Assignment:
Gather every line of the entries that contains the word "What", counting a line only when its capitalization matches.

Task material:
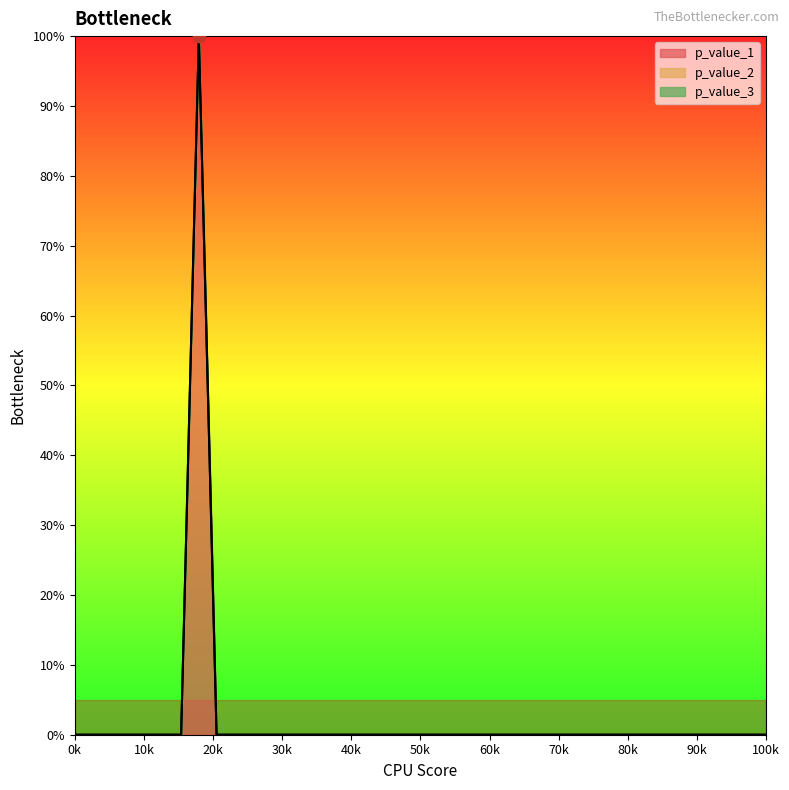

Which series reaches the maximum Y coordinate?

p_value_1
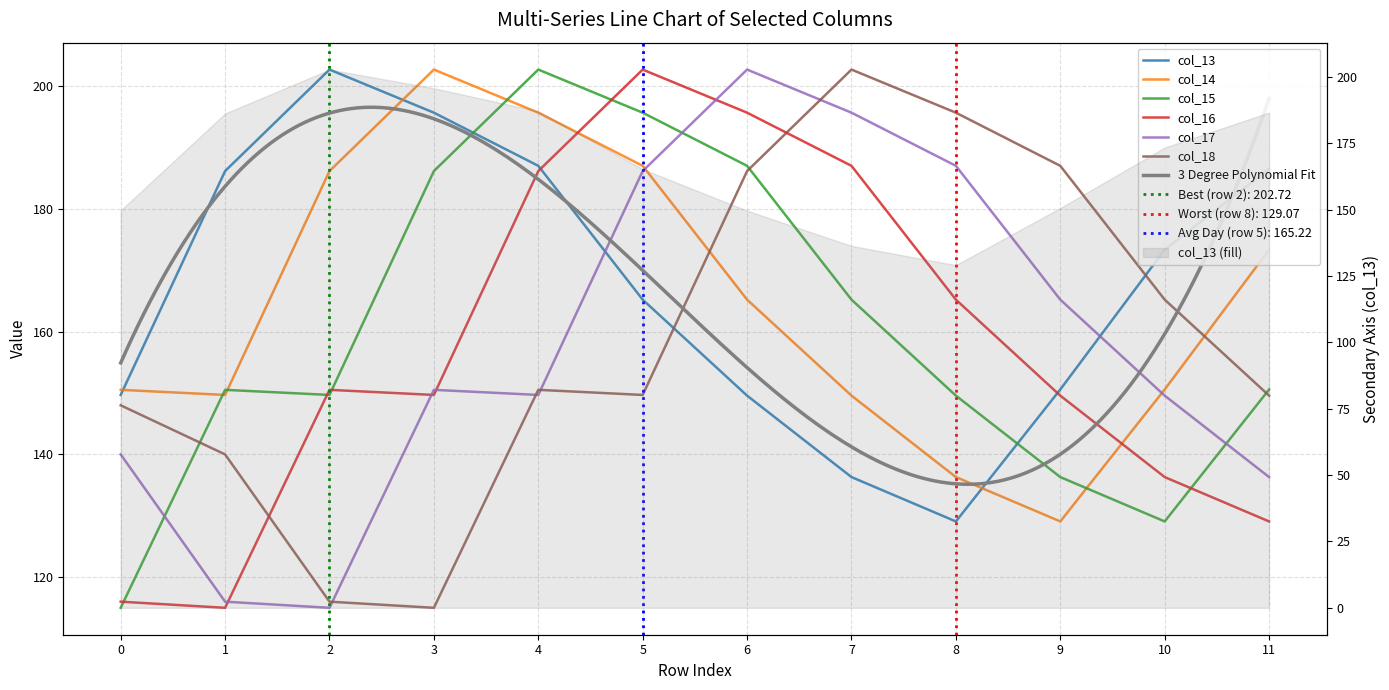

What is the spread (max minus min) of values at 6?

53.1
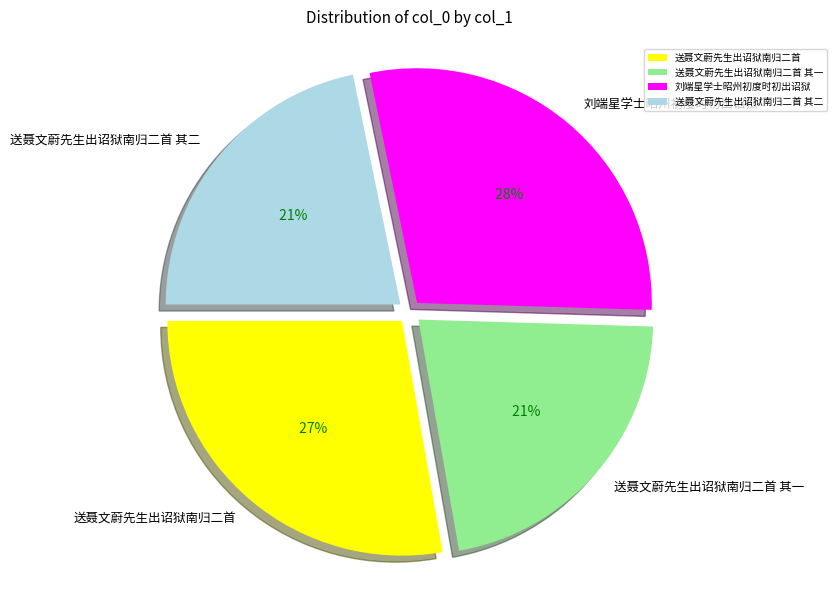

Is there a majority slice in this chart?

No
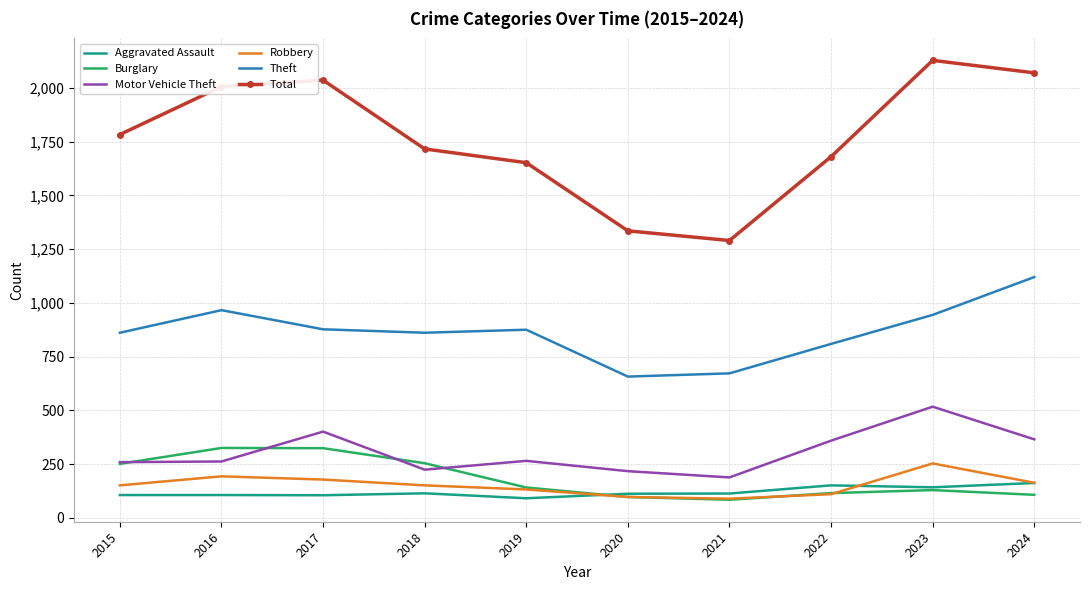

In Motor Vehicle Theft, how many points are higher than both neighbors (excluding endpoints)?

3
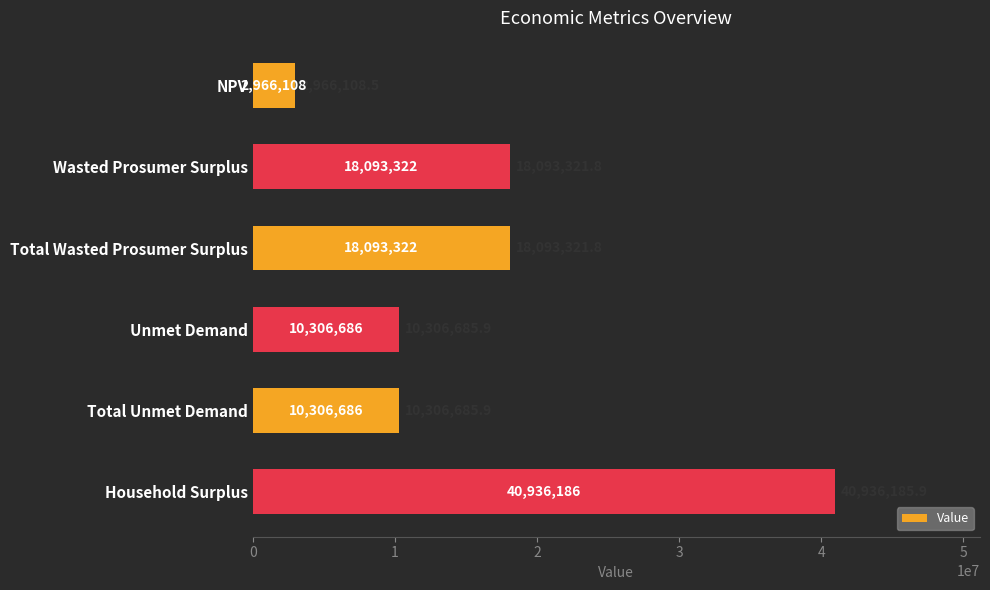

What is the average value?

16783718.3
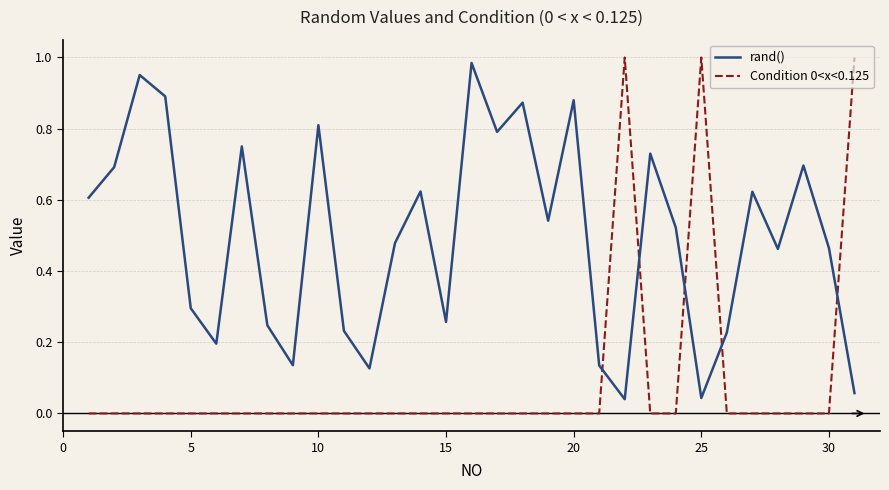

True or false: Condition 0<x<0.125 and rand() intersect in this chart.

True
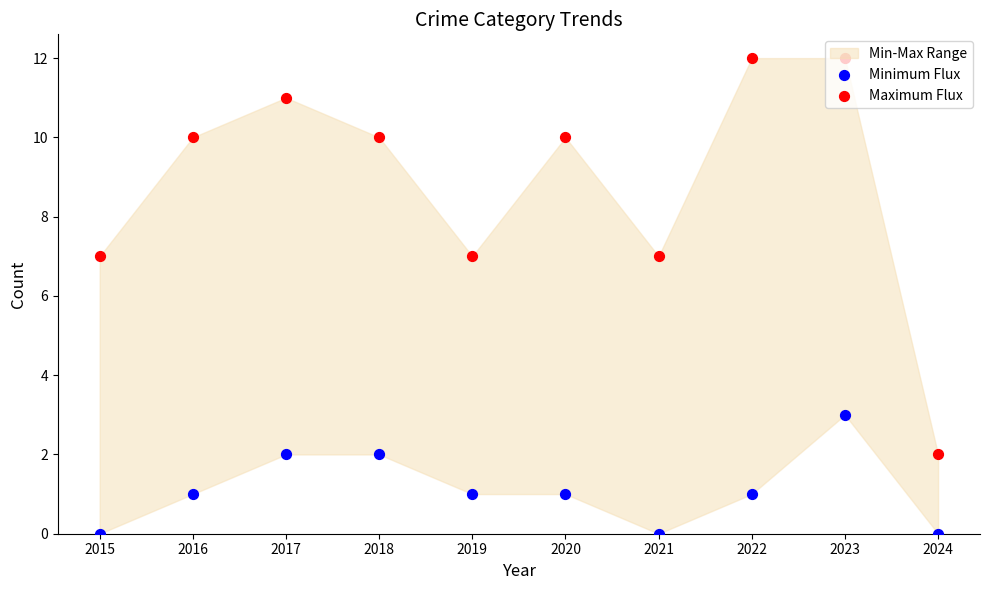

Which series contains the highest Y value?

Maximum Flux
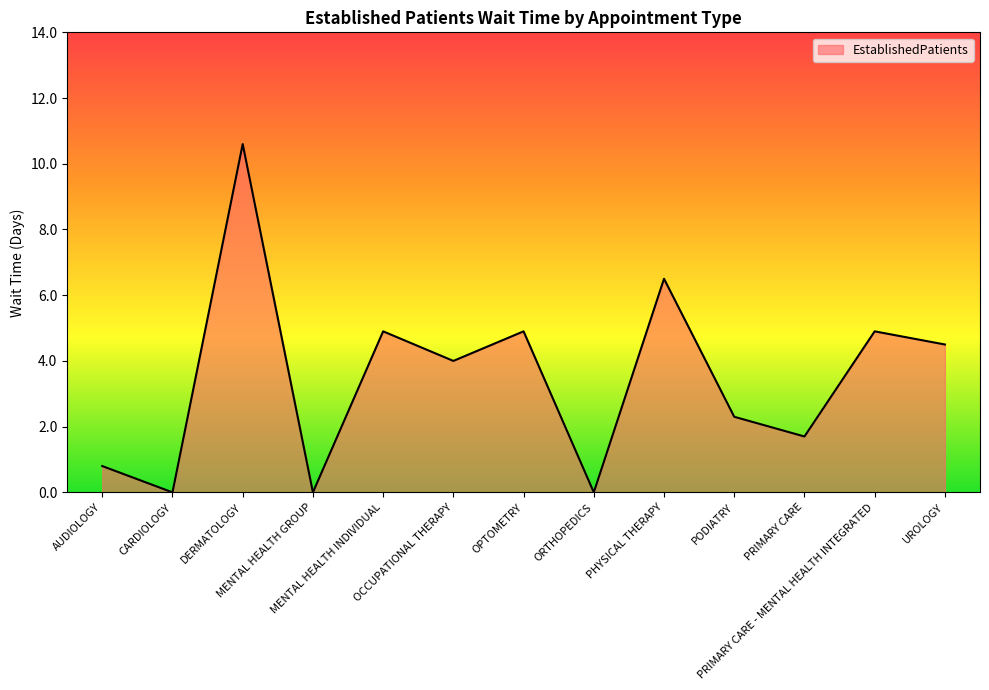

What is the difference between the values at ORTHOPEDICS and PODIATRY?

2.3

Reply to the task:
What is the spread (max minus min) of values at 6?
What is the average value?
What is the difference between the values at ORTHOPEDICS and PODIATRY?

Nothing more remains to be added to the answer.